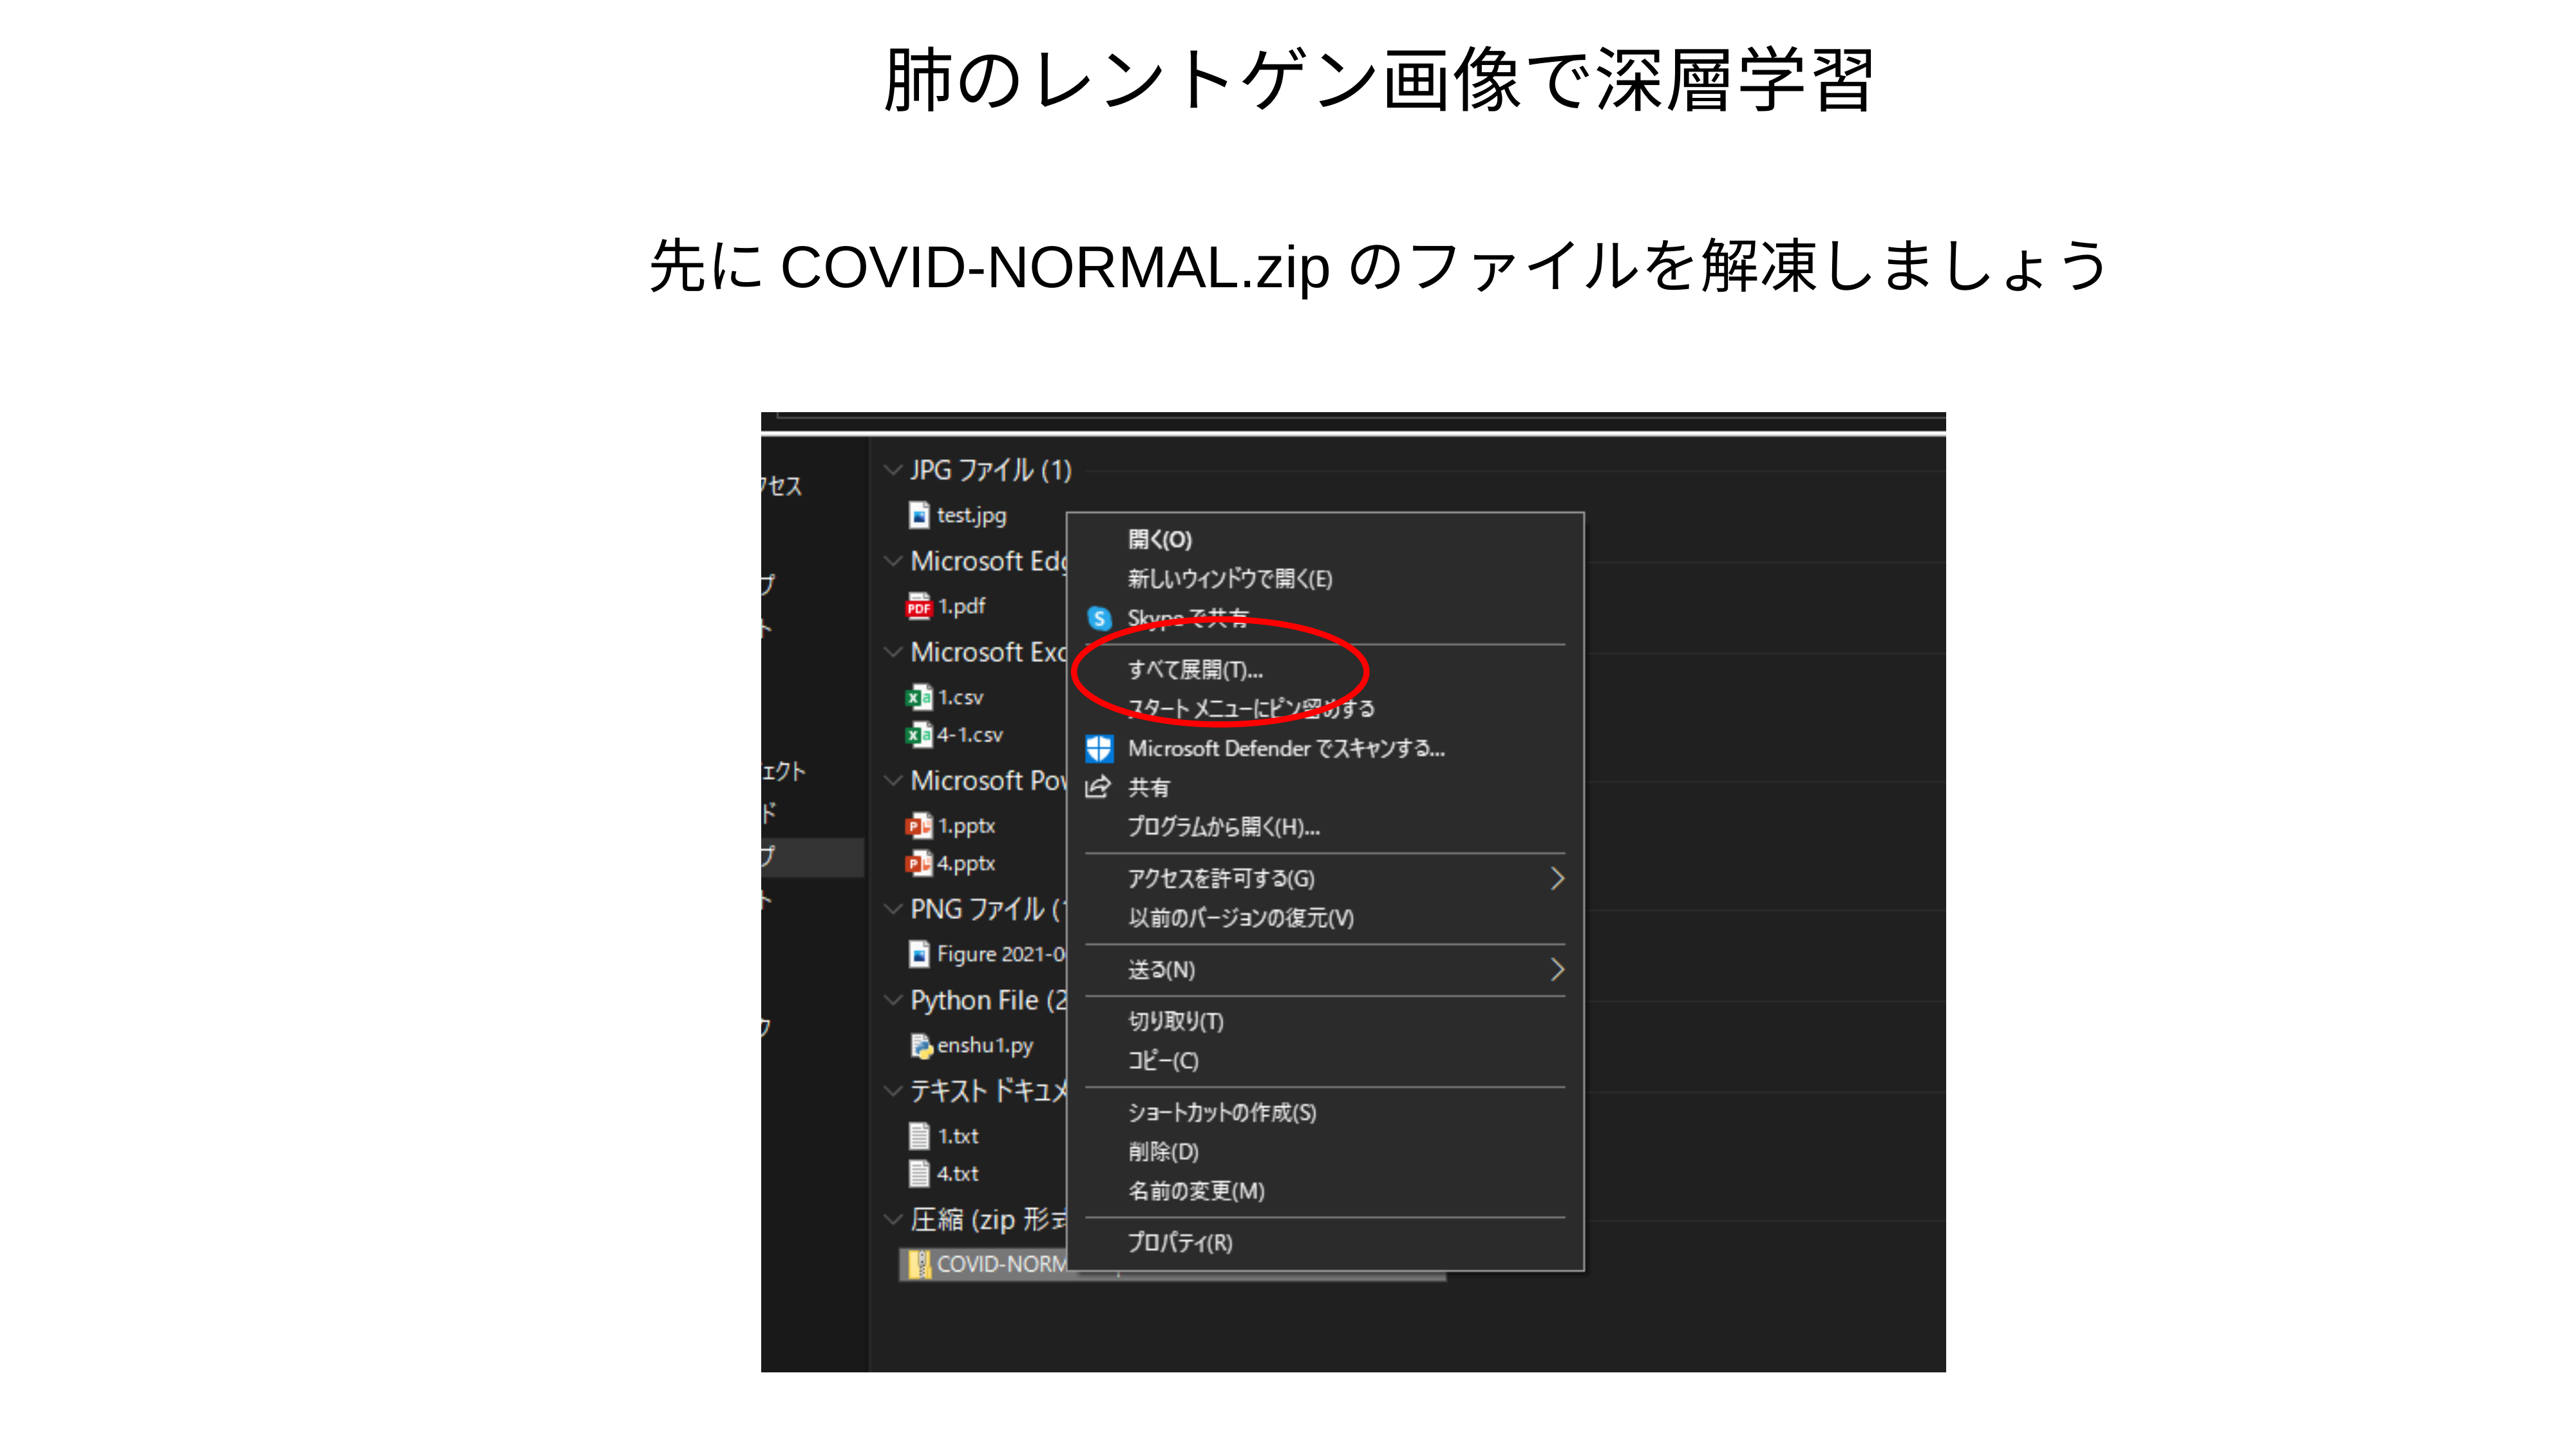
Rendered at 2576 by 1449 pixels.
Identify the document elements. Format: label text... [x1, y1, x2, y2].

picture [761, 412, 1946, 1372]
text_box 肺のレントゲン画像で深層学習 [877, 39, 1885, 127]
text_box 先にCOVID-NORMAL.zipのファイルを解凍しましょう [643, 231, 2120, 306]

◇ ◇ ◇ ◇

YOUR ASSIGNMENT →
With the images excluded, reproduce the data above precisely as written.

COMPLETED TASK →
Rendered at 2576 by 1449 pixels.
Identify the document elements. Format: label text... [x1, y1, x2, y2].

picture [761, 412, 1946, 1372]
text_box 肺のレントゲン画像で深層学習 [877, 39, 1885, 127]
text_box 先にCOVID-NORMAL.zipのファイルを解凍しましょう [643, 231, 2120, 306]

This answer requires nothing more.